-- GOAL --
Copy the data below verbatim, keeping every line as it appears.

-- INFORMATION SHOWN --
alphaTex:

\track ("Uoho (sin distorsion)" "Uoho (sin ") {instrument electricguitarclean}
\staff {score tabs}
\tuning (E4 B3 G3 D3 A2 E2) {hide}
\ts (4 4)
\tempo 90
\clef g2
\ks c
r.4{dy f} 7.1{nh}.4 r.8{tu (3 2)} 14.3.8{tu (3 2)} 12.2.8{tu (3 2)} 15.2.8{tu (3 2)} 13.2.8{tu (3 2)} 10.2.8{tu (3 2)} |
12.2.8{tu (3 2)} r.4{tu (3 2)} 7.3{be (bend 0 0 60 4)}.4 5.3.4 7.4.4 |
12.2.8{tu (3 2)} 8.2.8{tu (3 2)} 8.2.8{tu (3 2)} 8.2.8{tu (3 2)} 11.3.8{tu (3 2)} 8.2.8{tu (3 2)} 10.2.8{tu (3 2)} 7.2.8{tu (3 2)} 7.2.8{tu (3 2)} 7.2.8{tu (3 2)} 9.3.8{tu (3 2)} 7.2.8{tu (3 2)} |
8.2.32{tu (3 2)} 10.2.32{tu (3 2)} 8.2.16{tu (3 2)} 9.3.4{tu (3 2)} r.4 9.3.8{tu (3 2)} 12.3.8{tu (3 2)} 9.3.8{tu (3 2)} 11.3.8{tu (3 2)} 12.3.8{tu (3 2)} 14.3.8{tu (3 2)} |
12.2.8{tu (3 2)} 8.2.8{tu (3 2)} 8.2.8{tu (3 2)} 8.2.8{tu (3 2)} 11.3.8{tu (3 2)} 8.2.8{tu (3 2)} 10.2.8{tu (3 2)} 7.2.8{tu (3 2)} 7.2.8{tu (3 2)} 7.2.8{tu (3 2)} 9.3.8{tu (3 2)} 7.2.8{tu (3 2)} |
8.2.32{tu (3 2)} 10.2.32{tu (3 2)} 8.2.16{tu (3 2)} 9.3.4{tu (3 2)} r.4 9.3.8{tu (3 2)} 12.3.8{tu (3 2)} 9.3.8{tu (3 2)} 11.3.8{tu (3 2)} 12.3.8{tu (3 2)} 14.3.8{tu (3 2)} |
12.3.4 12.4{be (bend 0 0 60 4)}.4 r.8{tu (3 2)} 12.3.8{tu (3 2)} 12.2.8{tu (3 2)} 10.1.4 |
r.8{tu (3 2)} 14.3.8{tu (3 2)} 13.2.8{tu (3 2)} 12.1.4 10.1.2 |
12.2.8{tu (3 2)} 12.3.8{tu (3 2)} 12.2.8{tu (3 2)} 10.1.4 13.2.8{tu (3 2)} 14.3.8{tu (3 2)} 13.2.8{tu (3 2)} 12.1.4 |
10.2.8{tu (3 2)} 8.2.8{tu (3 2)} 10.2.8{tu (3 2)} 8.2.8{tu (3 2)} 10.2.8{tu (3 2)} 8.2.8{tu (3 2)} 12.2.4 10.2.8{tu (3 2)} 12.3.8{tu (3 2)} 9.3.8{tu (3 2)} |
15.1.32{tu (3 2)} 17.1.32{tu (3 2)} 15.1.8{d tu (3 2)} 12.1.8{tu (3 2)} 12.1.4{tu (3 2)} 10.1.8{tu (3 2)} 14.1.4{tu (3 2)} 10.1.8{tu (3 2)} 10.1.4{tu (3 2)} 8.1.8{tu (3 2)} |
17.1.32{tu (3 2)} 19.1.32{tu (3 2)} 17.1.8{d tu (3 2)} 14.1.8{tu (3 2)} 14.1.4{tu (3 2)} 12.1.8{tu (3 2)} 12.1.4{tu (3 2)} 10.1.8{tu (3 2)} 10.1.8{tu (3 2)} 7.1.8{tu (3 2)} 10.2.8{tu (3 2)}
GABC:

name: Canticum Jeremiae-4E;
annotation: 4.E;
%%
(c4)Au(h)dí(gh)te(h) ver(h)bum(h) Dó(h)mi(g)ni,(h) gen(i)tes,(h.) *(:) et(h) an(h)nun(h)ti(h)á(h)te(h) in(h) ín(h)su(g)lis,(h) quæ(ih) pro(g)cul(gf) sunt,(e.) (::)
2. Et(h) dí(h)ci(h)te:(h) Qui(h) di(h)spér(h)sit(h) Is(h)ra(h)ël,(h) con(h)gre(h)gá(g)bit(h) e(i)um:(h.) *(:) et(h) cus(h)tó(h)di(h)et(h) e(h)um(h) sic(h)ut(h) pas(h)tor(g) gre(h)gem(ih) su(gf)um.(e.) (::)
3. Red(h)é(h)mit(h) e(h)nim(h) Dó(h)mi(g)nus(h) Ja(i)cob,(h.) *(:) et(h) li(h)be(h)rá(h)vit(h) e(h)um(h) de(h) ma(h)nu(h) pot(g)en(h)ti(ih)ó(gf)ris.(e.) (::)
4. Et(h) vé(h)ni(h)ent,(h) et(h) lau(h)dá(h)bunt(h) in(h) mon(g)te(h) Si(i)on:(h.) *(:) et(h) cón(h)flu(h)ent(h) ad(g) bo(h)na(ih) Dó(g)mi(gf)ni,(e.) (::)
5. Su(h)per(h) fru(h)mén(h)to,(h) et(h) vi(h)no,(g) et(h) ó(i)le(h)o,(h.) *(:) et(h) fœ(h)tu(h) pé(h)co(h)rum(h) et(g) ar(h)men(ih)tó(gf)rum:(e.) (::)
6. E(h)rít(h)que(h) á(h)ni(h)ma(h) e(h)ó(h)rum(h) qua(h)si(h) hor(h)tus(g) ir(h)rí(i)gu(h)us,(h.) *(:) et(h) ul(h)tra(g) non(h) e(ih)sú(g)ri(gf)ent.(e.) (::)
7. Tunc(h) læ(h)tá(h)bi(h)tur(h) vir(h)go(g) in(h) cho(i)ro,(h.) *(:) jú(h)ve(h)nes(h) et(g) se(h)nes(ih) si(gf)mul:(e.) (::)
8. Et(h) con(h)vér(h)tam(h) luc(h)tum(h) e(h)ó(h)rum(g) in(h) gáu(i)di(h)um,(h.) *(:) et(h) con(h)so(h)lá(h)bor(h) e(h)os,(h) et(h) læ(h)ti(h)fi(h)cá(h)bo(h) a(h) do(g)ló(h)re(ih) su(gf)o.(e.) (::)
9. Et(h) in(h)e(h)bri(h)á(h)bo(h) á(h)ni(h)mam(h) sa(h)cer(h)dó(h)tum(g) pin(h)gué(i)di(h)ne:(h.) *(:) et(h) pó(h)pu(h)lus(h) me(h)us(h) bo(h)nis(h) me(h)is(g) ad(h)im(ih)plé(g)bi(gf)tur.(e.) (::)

-- TASK SOLUTION --
alphaTex:

\track ("Uoho (sin distorsion)" "Uoho (sin ") {instrument electricguitarclean}
\staff {score tabs}
\tuning (E4 B3 G3 D3 A2 E2) {hide}
\ts (4 4)
\tempo 90
\clef g2
\ks c
r.4{dy f} 7.1{nh}.4 r.8{tu (3 2)} 14.3.8{tu (3 2)} 12.2.8{tu (3 2)} 15.2.8{tu (3 2)} 13.2.8{tu (3 2)} 10.2.8{tu (3 2)} |
12.2.8{tu (3 2)} r.4{tu (3 2)} 7.3{be (bend 0 0 60 4)}.4 5.3.4 7.4.4 |
12.2.8{tu (3 2)} 8.2.8{tu (3 2)} 8.2.8{tu (3 2)} 8.2.8{tu (3 2)} 11.3.8{tu (3 2)} 8.2.8{tu (3 2)} 10.2.8{tu (3 2)} 7.2.8{tu (3 2)} 7.2.8{tu (3 2)} 7.2.8{tu (3 2)} 9.3.8{tu (3 2)} 7.2.8{tu (3 2)} |
8.2.32{tu (3 2)} 10.2.32{tu (3 2)} 8.2.16{tu (3 2)} 9.3.4{tu (3 2)} r.4 9.3.8{tu (3 2)} 12.3.8{tu (3 2)} 9.3.8{tu (3 2)} 11.3.8{tu (3 2)} 12.3.8{tu (3 2)} 14.3.8{tu (3 2)} |
12.2.8{tu (3 2)} 8.2.8{tu (3 2)} 8.2.8{tu (3 2)} 8.2.8{tu (3 2)} 11.3.8{tu (3 2)} 8.2.8{tu (3 2)} 10.2.8{tu (3 2)} 7.2.8{tu (3 2)} 7.2.8{tu (3 2)} 7.2.8{tu (3 2)} 9.3.8{tu (3 2)} 7.2.8{tu (3 2)} |
8.2.32{tu (3 2)} 10.2.32{tu (3 2)} 8.2.16{tu (3 2)} 9.3.4{tu (3 2)} r.4 9.3.8{tu (3 2)} 12.3.8{tu (3 2)} 9.3.8{tu (3 2)} 11.3.8{tu (3 2)} 12.3.8{tu (3 2)} 14.3.8{tu (3 2)} |
12.3.4 12.4{be (bend 0 0 60 4)}.4 r.8{tu (3 2)} 12.3.8{tu (3 2)} 12.2.8{tu (3 2)} 10.1.4 |
r.8{tu (3 2)} 14.3.8{tu (3 2)} 13.2.8{tu (3 2)} 12.1.4 10.1.2 |
12.2.8{tu (3 2)} 12.3.8{tu (3 2)} 12.2.8{tu (3 2)} 10.1.4 13.2.8{tu (3 2)} 14.3.8{tu (3 2)} 13.2.8{tu (3 2)} 12.1.4 |
10.2.8{tu (3 2)} 8.2.8{tu (3 2)} 10.2.8{tu (3 2)} 8.2.8{tu (3 2)} 10.2.8{tu (3 2)} 8.2.8{tu (3 2)} 12.2.4 10.2.8{tu (3 2)} 12.3.8{tu (3 2)} 9.3.8{tu (3 2)} |
15.1.32{tu (3 2)} 17.1.32{tu (3 2)} 15.1.8{d tu (3 2)} 12.1.8{tu (3 2)} 12.1.4{tu (3 2)} 10.1.8{tu (3 2)} 14.1.4{tu (3 2)} 10.1.8{tu (3 2)} 10.1.4{tu (3 2)} 8.1.8{tu (3 2)} |
17.1.32{tu (3 2)} 19.1.32{tu (3 2)} 17.1.8{d tu (3 2)} 14.1.8{tu (3 2)} 14.1.4{tu (3 2)} 12.1.8{tu (3 2)} 12.1.4{tu (3 2)} 10.1.8{tu (3 2)} 10.1.8{tu (3 2)} 7.1.8{tu (3 2)} 10.2.8{tu (3 2)}
GABC:

name: Canticum Jeremiae-4E;
annotation: 4.E;
%%
(c4)Au(h)dí(gh)te(h) ver(h)bum(h) Dó(h)mi(g)ni,(h) gen(i)tes,(h.) *(:) et(h) an(h)nun(h)ti(h)á(h)te(h) in(h) ín(h)su(g)lis,(h) quæ(ih) pro(g)cul(gf) sunt,(e.) (::)
2. Et(h) dí(h)ci(h)te:(h) Qui(h) di(h)spér(h)sit(h) Is(h)ra(h)ël,(h) con(h)gre(h)gá(g)bit(h) e(i)um:(h.) *(:) et(h) cus(h)tó(h)di(h)et(h) e(h)um(h) sic(h)ut(h) pas(h)tor(g) gre(h)gem(ih) su(gf)um.(e.) (::)
3. Red(h)é(h)mit(h) e(h)nim(h) Dó(h)mi(g)nus(h) Ja(i)cob,(h.) *(:) et(h) li(h)be(h)rá(h)vit(h) e(h)um(h) de(h) ma(h)nu(h) pot(g)en(h)ti(ih)ó(gf)ris.(e.) (::)
4. Et(h) vé(h)ni(h)ent,(h) et(h) lau(h)dá(h)bunt(h) in(h) mon(g)te(h) Si(i)on:(h.) *(:) et(h) cón(h)flu(h)ent(h) ad(g) bo(h)na(ih) Dó(g)mi(gf)ni,(e.) (::)
5. Su(h)per(h) fru(h)mén(h)to,(h) et(h) vi(h)no,(g) et(h) ó(i)le(h)o,(h.) *(:) et(h) fœ(h)tu(h) pé(h)co(h)rum(h) et(g) ar(h)men(ih)tó(gf)rum:(e.) (::)
6. E(h)rít(h)que(h) á(h)ni(h)ma(h) e(h)ó(h)rum(h) qua(h)si(h) hor(h)tus(g) ir(h)rí(i)gu(h)us,(h.) *(:) et(h) ul(h)tra(g) non(h) e(ih)sú(g)ri(gf)ent.(e.) (::)
7. Tunc(h) læ(h)tá(h)bi(h)tur(h) vir(h)go(g) in(h) cho(i)ro,(h.) *(:) jú(h)ve(h)nes(h) et(g) se(h)nes(ih) si(gf)mul:(e.) (::)
8. Et(h) con(h)vér(h)tam(h) luc(h)tum(h) e(h)ó(h)rum(g) in(h) gáu(i)di(h)um,(h.) *(:) et(h) con(h)so(h)lá(h)bor(h) e(h)os,(h) et(h) læ(h)ti(h)fi(h)cá(h)bo(h) a(h) do(g)ló(h)re(ih) su(gf)o.(e.) (::)
9. Et(h) in(h)e(h)bri(h)á(h)bo(h) á(h)ni(h)mam(h) sa(h)cer(h)dó(h)tum(g) pin(h)gué(i)di(h)ne:(h.) *(:) et(h) pó(h)pu(h)lus(h) me(h)us(h) bo(h)nis(h) me(h)is(g) ad(h)im(ih)plé(g)bi(gf)tur.(e.) (::)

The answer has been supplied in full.